(Activity):
Quote the material word for word, from its first line through the line containing "- Procedure: Explicit".

(Stored data):
☆ ☆ ☆ ☆

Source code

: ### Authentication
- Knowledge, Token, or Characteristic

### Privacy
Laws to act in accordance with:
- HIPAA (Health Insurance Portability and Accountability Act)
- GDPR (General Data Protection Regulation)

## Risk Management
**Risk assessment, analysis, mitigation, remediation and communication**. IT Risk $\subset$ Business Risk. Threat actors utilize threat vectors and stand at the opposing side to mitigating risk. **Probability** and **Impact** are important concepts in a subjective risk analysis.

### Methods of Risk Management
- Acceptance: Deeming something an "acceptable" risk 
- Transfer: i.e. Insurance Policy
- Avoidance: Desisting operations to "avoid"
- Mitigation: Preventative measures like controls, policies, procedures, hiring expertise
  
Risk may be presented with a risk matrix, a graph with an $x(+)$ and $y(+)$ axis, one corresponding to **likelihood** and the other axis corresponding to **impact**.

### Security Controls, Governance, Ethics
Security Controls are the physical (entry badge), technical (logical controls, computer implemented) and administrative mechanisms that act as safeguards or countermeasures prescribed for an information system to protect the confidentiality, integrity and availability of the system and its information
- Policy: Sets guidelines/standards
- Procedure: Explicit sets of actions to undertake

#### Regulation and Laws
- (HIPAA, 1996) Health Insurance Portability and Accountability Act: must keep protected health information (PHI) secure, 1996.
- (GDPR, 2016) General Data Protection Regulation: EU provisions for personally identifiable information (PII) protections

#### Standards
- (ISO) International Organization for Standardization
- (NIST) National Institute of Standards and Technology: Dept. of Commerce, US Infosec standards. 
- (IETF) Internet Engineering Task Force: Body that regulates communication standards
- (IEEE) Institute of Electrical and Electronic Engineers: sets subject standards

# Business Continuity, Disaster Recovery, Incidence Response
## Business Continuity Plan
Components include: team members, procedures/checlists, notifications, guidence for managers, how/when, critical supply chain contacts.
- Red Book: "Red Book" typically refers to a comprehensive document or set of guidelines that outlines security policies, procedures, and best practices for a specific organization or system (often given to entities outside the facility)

☆ ☆ ☆ ☆

(Response):
Source code

: ### Authentication
- Knowledge, Token, or Characteristic

### Privacy
Laws to act in accordance with:
- HIPAA (Health Insurance Portability and Accountability Act)
- GDPR (General Data Protection Regulation)

## Risk Management
**Risk assessment, analysis, mitigation, remediation and communication**. IT Risk $\subset$ Business Risk. Threat actors utilize threat vectors and stand at the opposing side to mitigating risk. **Probability** and **Impact** are important concepts in a subjective risk analysis.

### Methods of Risk Management
- Acceptance: Deeming something an "acceptable" risk 
- Transfer: i.e. Insurance Policy
- Avoidance: Desisting operations to "avoid"
- Mitigation: Preventative measures like controls, policies, procedures, hiring expertise
  
Risk may be presented with a risk matrix, a graph with an $x(+)$ and $y(+)$ axis, one corresponding to **likelihood** and the other axis corresponding to **impact**.

### Security Controls, Governance, Ethics
Security Controls are the physical (entry badge), technical (logical controls, computer implemented) and administrative mechanisms that act as safeguards or countermeasures prescribed for an information system to protect the confidentiality, integrity and availability of the system and its information
- Policy: Sets guidelines/standards
- Procedure: Explicit sets of actions to undertake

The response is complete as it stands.